- [Try it]
Collect every line of the records that contains the string "industrielle", treating uppercase and lowercase as distinct, and copy each such line.

- [Extracted records]
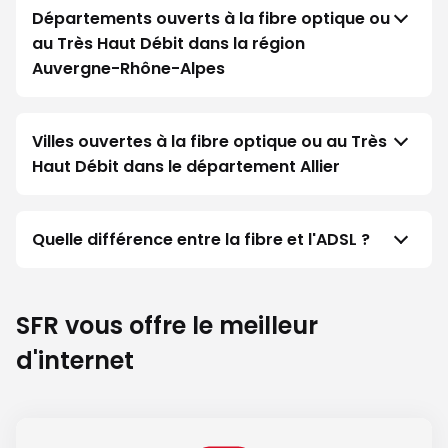
Départements ouverts à la fibre optique ou
au Très Haut Débit dans la région
Auvergne-Rhône-Alpes
Villes ouvertes à la fibre optique ou au Très
Haut Débit dans le département Allier
Quelle différence entre la fibre et l'ADSL ?
SFR vous offre le meilleur
d'internet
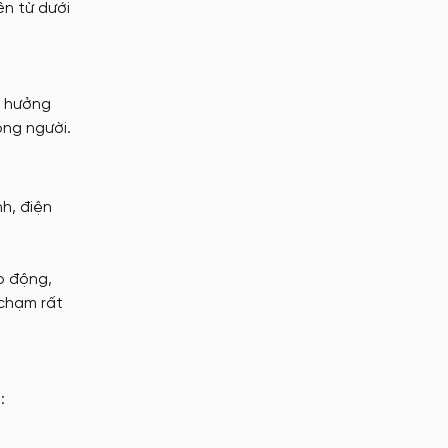
ên từ dưới
h hưởng
ong người.
h, điện
o động,
 chạm rất
ồm:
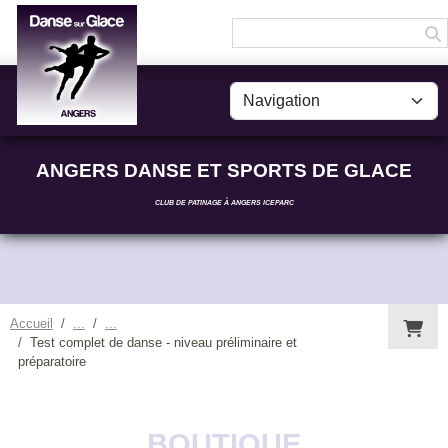
Panneau de gestion des cookies
ANGERS DANSE ET SPORTS DE GLACE
CLUB DE PATINAGE À ANGERS ICEPARC
Accueil
Test complet de danse - niveau préliminaire et
préparatoire
BOUTIQUE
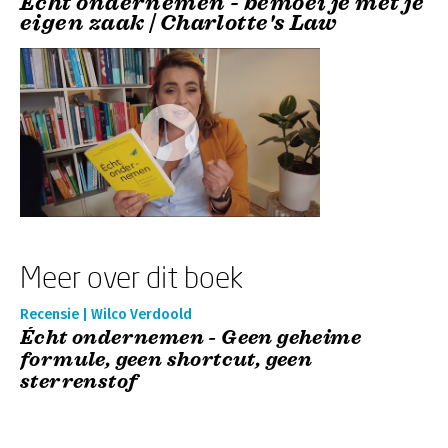
Écht ondernemen - bemoei je met je
eigen zaak | Charlotte's Law
Meer over dit boek
Recensie | Wilco Verdoold
Écht ondernemen - Geen geheime
formule, geen shortcut, geen
sterrenstof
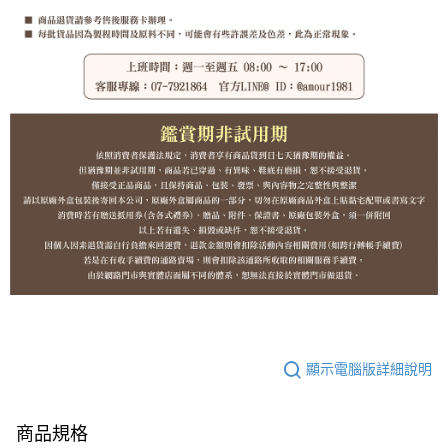
顯示電腦版詳細說明
商品規格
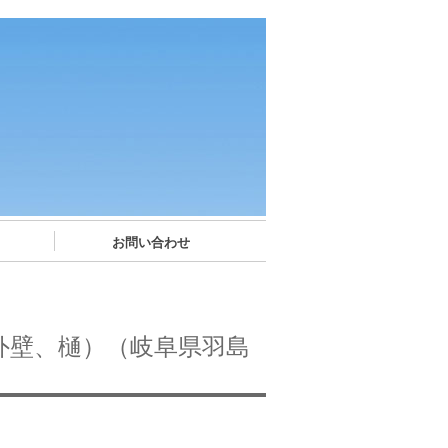
お問い合わせ
外壁、樋）（岐阜県羽島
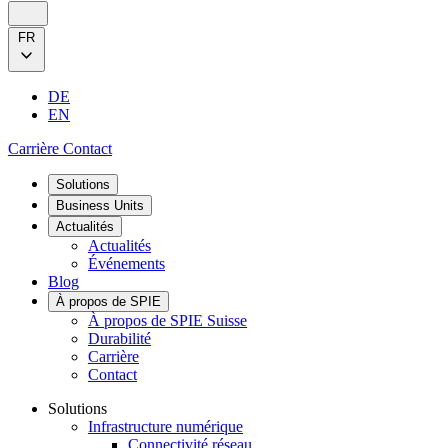
FR
DE
EN
Carrière
Contact
Solutions
Business Units
Actualités
Actualités
Événements
Blog
À propos de SPIE
À propos de SPIE Suisse
Durabilité
Carrière
Contact
Solutions
Infrastructure numérique
Connectivité réseau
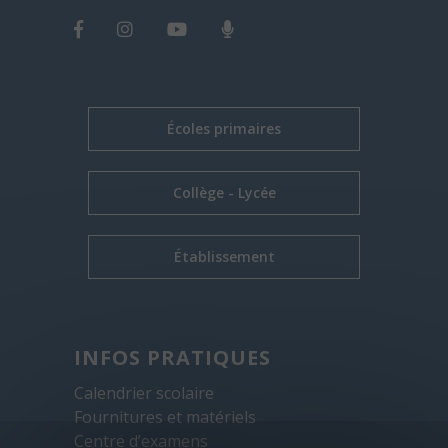
Écoles primaires
Collège - Lycée
Établissement
INFOS PRATIQUES
Calendrier scolaire
Fournitures et matériels
Centre d’examens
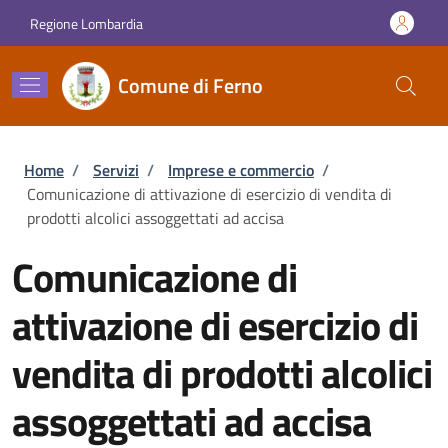
Salta al contenuto principale
Skip to footer content
Regione Lombardia
Comune di Ferno
Briciole di pane
Home
/
Servizi
/
Imprese e commercio
/
Comunicazione di attivazione di esercizio di vendita di
prodotti alcolici assoggettati ad accisa
Comunicazione di
attivazione di esercizio di
vendita di prodotti alcolici
assoggettati ad accisa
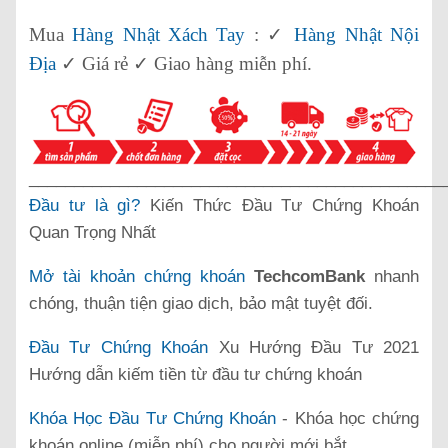
Mua
Hàng Nhật Xách Tay
: ✓
Hàng Nhật Nội
Địa
✓ Giá rẻ ✓ Giao hàng miễn phí.
______________________________________________
Đầu tư là gì?
Kiến Thức Đầu Tư Chứng Khoán
Quan Trọng Nhất
Mở tài khoản chứng khoán
TechcomBank
nhanh
chóng, thuận tiện giao dịch, bảo mật tuyệt đối.
Đầu Tư Chứng Khoán
Xu Hướng Đầu Tư 2021
Hướng dẫn kiếm tiền từ đầu tư chứng khoán
Khóa Học Đầu Tư Chứng Khoán
- Khóa học chứng
khoán online (miễn phí) cho người mới bắt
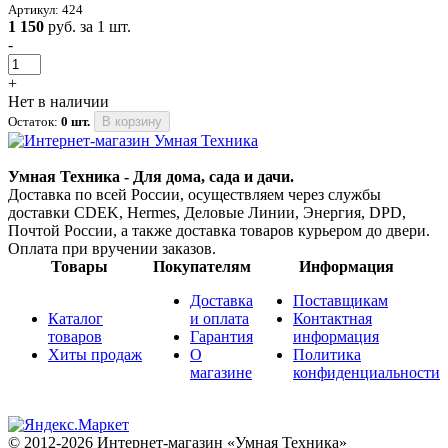
Артикул: 424
1 150
руб. за 1 шт.
-
+
Нет в наличии
Остаток:
0 шт.
В корзину
Умная Техника - Для дома, сада и дачи.
Доставка по всей России, осуществляем через службы
доставки CDEK, Hermes, Деловые Линии, Энергия, DPD,
Почтой России, а также доставка товаров курьером до двери.
Оплата при вручении заказов.
Товары
Покупателям
Информация
Доставка
Поставщикам
Каталог
и оплата
Контактная
товаров
Гарантия
информация
Хиты продаж
О
Политика
магазине
конфиденциальности
© 2012-2026 Интернет-магазин «Умная Техника»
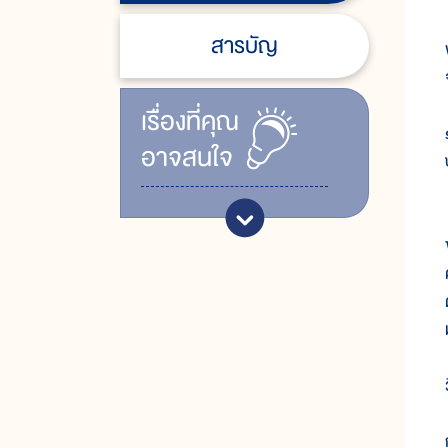
สารบัญ
เรื่ิองที่คุณ
อาจสนใจ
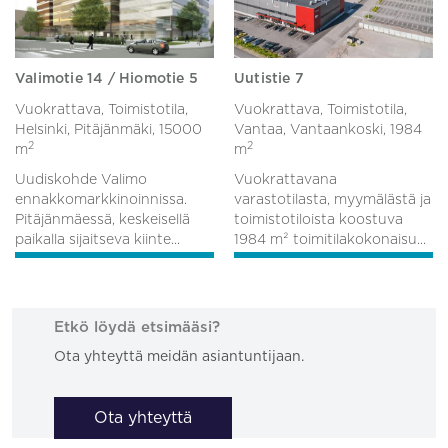
Valimotie 14 / Hiomotie 5
Uutistie 7
Vuokrattava, Toimistotila,
Vuokrattava, Toimistotila,
Helsinki, Pitäjänmäki,
15000
Vantaa, Vantaankoski,
1984
2
2
m
m
Uudiskohde Valimo
Vuokrattavana
ennakkomarkkinoinnissa.
varastotilasta, myymälästä ja
Pitäjänmäessä, keskeisellä
toimistotiloista koostuva
paikalla sijaitseva kiinte...
1984 m² toimitilakokonaisu...
Etkö löydä etsimääsi?
Ota yhteyttä meidän asiantuntijaan.
Ota yhteyttä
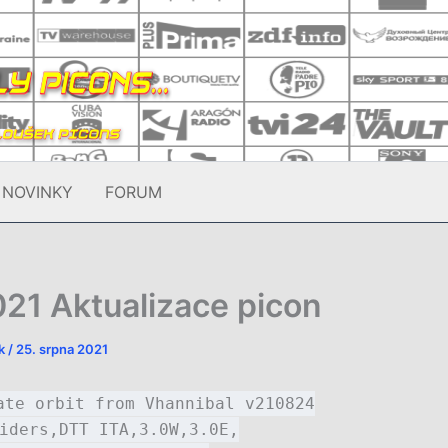
NOVINKY
FORUM
21 Aktualizace picon
ek
/
25. srpna 2021
ate orbit from Vhannibal v210824
iders,DTT ITA,3.0W,3.0E,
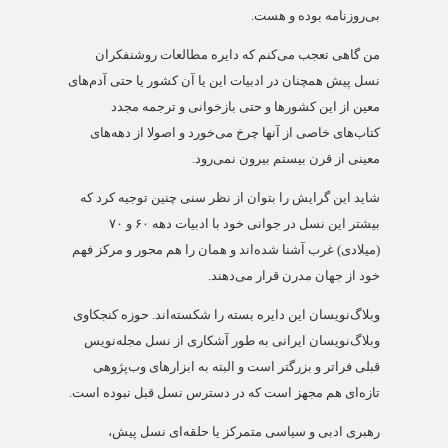
بی‌روزنامه بوده و هست.
من گاهی تعجب می‌کنم که دایره مطالعات روشنفکران
نسل پیش همچنان در ادبیات این یا آن کشور یا حتی آدم‌های
معین از این کشورها و حتی بازخوانی و ترجمه مجدد
کتاب‌های خاصی از آنها چرخ می‌خورد و اصولا از دهه‌های
معینی از قرن بیستم بیرون نمی‌رود.
شاید این گرایش را بتوان از نظر سنی چنین توجیه کرد که
بیشتر این نسل در جوانی خود با ادبیات دهه ۶۰ و ۷۰
(میلادی) غرب آشنا شده‌اند و همان را هم محور و مرکز فهم
خود از جهان مدرن قرار می‌دهند.
وبلاگ‌نویسان این دایره بسته را شکسته‌اند. حوزه کنجکاوی
وبلاگ‌نویسان ایرانی به طور آشکاری از نسل مجله‌نویس
قبلی فراتر و بزرگتر است و البته به ابزارهای وب‌پژوهی
تازه‌ای هم مجهز است که در دسترس نسل قبل نبوده است.
رهبری ادبی و سیاسی متمرکز یا حلقه‌ای نسل پیش،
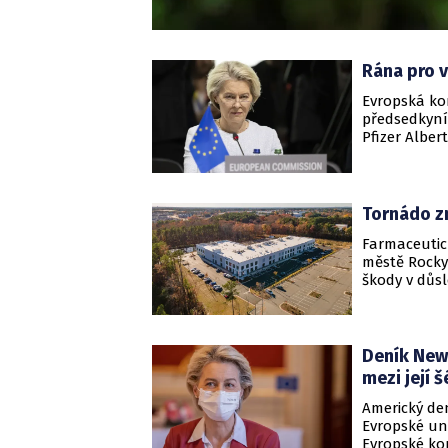
Rána pro v
Evropská kom
předsedkyní
Pfizer Albe
komunikace 
největší očk
Tornádo zn
Farmaceutick
městě Rocky
škody v důs
Deník New
mezi její 
Americký den
Evropské uni
Evropské ko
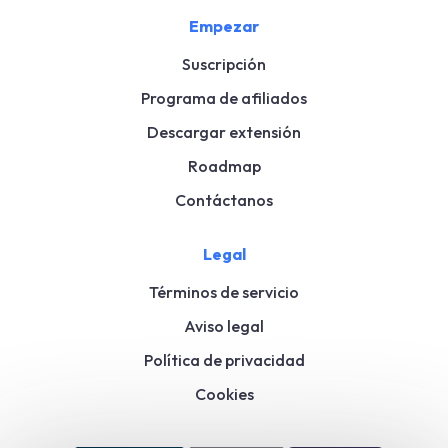
Empezar
Suscripción
Programa de afiliados
Descargar extensión
Roadmap
Contáctanos
Legal
Términos de servicio
Aviso legal
Política de privacidad
Cookies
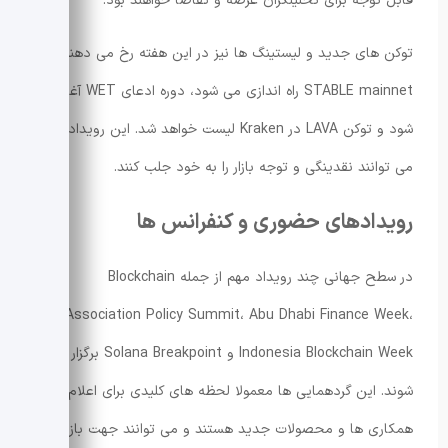
قابل توجه برای تحلیلگران عرضه و تقاضا خواهند بود.
توکن های جدید و لیستینگ ها نیز در این هفته رخ می دهند:
STABLE mainnet راه اندازی می شود، دوره ادعای WET آغاز می
شود و توکن LAVA در Kraken لیست خواهد شد. این رویدادها
می توانند نقدینگی و توجه بازار را به خود جلب کنند.
رویدادهای حضوری و کنفرانس ها
در سطح جهانی چند رویداد مهم از جمله Blockchain
Association Policy Summit، Abu Dhabi Finance Week،
Indonesia Blockchain Week و Solana Breakpoint برگزار می
شوند. این گردهمایی ها معمولا لحظه های کلیدی برای اعلام
همکاری ها و محصولات جدید هستند و می توانند جهت بازار را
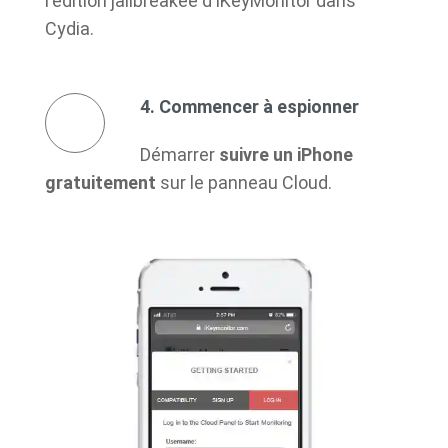
l'édition jailbreakée d'iKeyMonitor dans
Cydia.
4. Commencer à espionner
Démarrer
suivre un iPhone
gratuitement
sur le panneau Cloud.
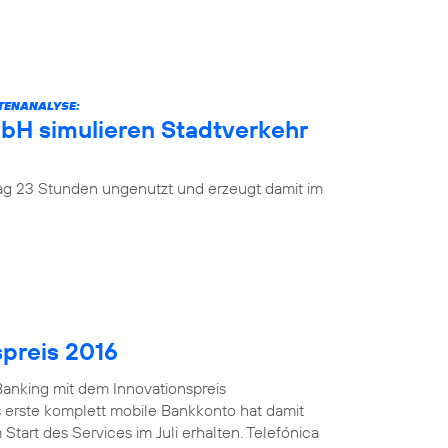
ATENANALYSE:
mbH simulieren Stadtverkehr
 Tag 23 Stunden ungenutzt und erzeugt damit im
spreis 2016
anking mit dem Innovationspreis
 erste komplett mobile Bankkonto hat damit
Start des Services im Juli erhalten. Telefónica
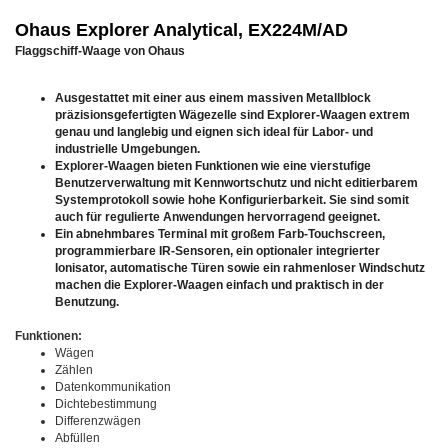
Ohaus Explorer Analytical, EX224M/AD
Flaggschiff-Waage von Ohaus
Ausgestattet mit einer aus einem massiven Metallblock
präzisionsgefertigten Wägezelle sind Explorer-Waagen extrem
genau und langlebig und eignen sich ideal für Labor- und
industrielle Umgebungen.
Explorer-Waagen bieten Funktionen wie eine vierstufige
Benutzerverwaltung mit Kennwortschutz und nicht editierbarem
Systemprotokoll sowie hohe Konfigurierbarkeit. Sie sind somit
auch für regulierte Anwendungen hervorragend geeignet.
Ein abnehmbares Terminal mit großem Farb-Touchscreen,
programmierbare IR-Sensoren, ein optionaler integrierter
Ionisator, automatische Türen sowie ein rahmenloser Windschutz
machen die Explorer-Waagen einfach und praktisch in der
Benutzung.
Funktionen:
Wägen
Zählen
Datenkommunikation
Dichtebestimmung
Differenzwägen
Abfüllen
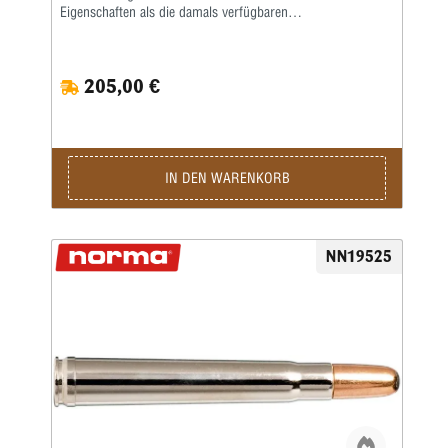
Eigenschaften als die damals verfügbaren
Alternativpatronen. Ein 500-g-Geschoss mit der
erforderlichen Geschwindigkeit und Energie für die Jagd auf
gefährliches Wild in Afrika abzufeuern, ist keine leichte
205,00 €
Aufgabe, wenn man innerhalb der sicheren Druckgrenzen
bleiben muss. Die .458 Lott erreichte dies, indem sie die
Hülse verlängerte und so auch Probleme mit zu
komprimierten Pulverladungen vermied, die einige der
Konkurrenzpatronen geplagt hatten.Kaliber: .458 Lott •
Gewicht: 35,6 g • Grains: 550 • Ballistischer Koeffizient: G1
IN DEN WARENKORB
0,34 • Schnittdichte: 0,375 • Anwendung: Jagd
NN19525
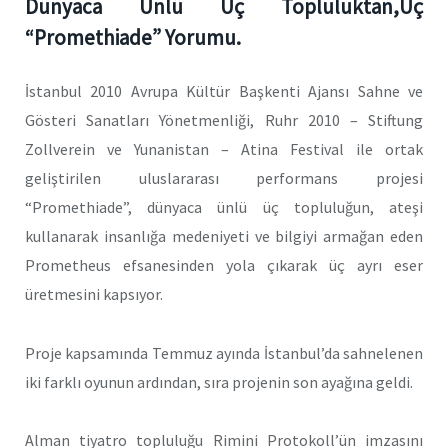
Dünyaca Ünlü Üç Topluluktan,Üç
“Promethiade” Yorumu.
İstanbul 2010 Avrupa Kültür Başkenti Ajansı Sahne ve
Gösteri Sanatları Yönetmenliği, Ruhr 2010 – Stiftung
Zollverein ve Yunanistan – Atina Festival ile ortak
geliştirilen uluslararası performans projesi
“Promethiade”, dünyaca ünlü üç topluluğun, ateşi
kullanarak insanlığa medeniyeti ve bilgiyi armağan eden
Prometheus efsanesinden yola çıkarak üç ayrı eser
üretmesini kapsıyor.
Proje kapsamında Temmuz ayında İstanbul’da sahnelenen
iki farklı oyunun ardından, sıra projenin son ayağına geldi.
Alman tiyatro topluluğu Rimini Protokoll’ün imzasını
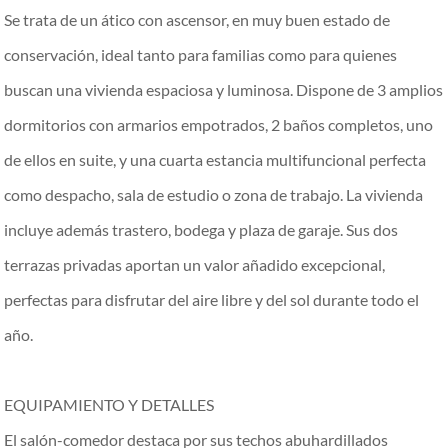
Se trata de un ático con ascensor, en muy buen estado de
conservación, ideal tanto para familias como para quienes
buscan una vivienda espaciosa y luminosa. Dispone de 3 amplios
dormitorios con armarios empotrados, 2 baños completos, uno
de ellos en suite, y una cuarta estancia multifuncional perfecta
como despacho, sala de estudio o zona de trabajo. La vivienda
incluye además trastero, bodega y plaza de garaje. Sus dos
terrazas privadas aportan un valor añadido excepcional,
perfectas para disfrutar del aire libre y del sol durante todo el
año.
EQUIPAMIENTO Y DETALLES
El salón-comedor destaca por sus techos abuhardillados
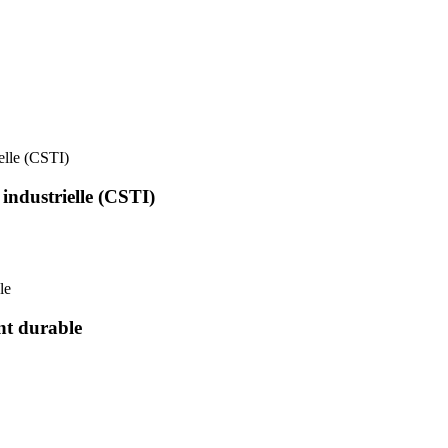
ielle (CSTI)
 industrielle (CSTI)
le
nt durable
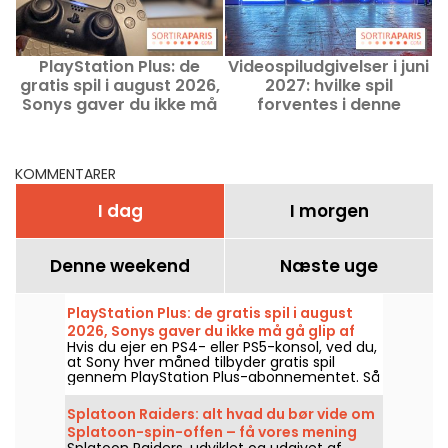
PlayStation Plus: de
Videospiludgivelser i juni
gratis spil i august 2026,
2027: hvilke spil
u
Sonys gaver du ikke må
forventes i denne
gå glip af
måned?
KOMMENTARER
I dag
I morgen
Denne weekend
Næste uge
PlayStation Plus: de gratis spil i august
2026, Sonys gaver du ikke må gå glip af
Hvis du ejer en PS4- eller PS5-konsol, ved du,
at Sony hver måned tilbyder gratis spil
gennem PlayStation Plus-abonnementet. Så
hvilke spil er gratis i august 2026? Se
månedens udvælgelse.
Splatoon Raiders: alt hvad du bør vide om
Splatoon-spin-offen – få vores mening
Splatoon Raiders, udviklet og udgivet af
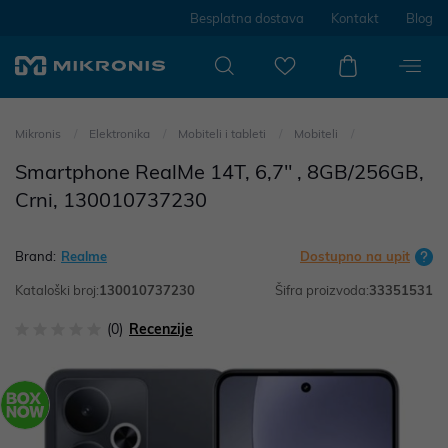
Besplatna dostava
Kontakt
Blog
Mikronis
Elektronika
Mobiteli i tableti
Mobiteli
Smartphone RealMe 14T, 6,7" , 8GB/256GB,
Crni, 130010737230
Brand:
Realme
Dostupno na upit
Kataloški broj:
130010737230
Šifra proizvoda:
33351531
(0)
Recenzije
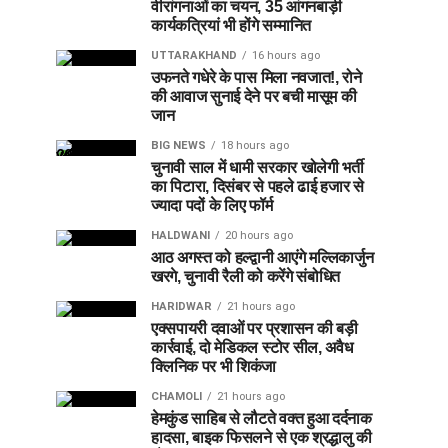
वीरांगनाओं का चयन, 35 आंगनबाड़ी
कार्यकत्रियां भी होंगे सम्मानित
UTTARAKHAND
16 hours ago
उफनते गधेरे के पास मिला नवजात!, रोने
की आवाज सुनाई देने पर बची मासूम की
जान
BIG NEWS
18 hours ago
चुनावी साल में धामी सरकार खोलेगी भर्ती
का पिटारा, दिसंबर से पहले ढाई हजार से
ज्यादा पदों के लिए फॉर्म
HALDWANI
20 hours ago
आठ अगस्त को हल्द्वानी आएंगे मल्लिकार्जुन
खरगे, चुनावी रैली को करेंगे संबोधित
HARIDWAR
21 hours ago
एक्सपायरी दवाओं पर प्रशासन की बड़ी
कार्रवाई, दो मेडिकल स्टोर सील, अवैध
क्लिनिक पर भी शिकंजा
CHAMOLI
21 hours ago
हेमकुंड साहिब से लौटते वक्त हुआ दर्दनाक
हादसा, बाइक फिसलने से एक श्रद्धालु की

- [Answer space]
industrielle Umgebungen.
 industrielle (CSTI)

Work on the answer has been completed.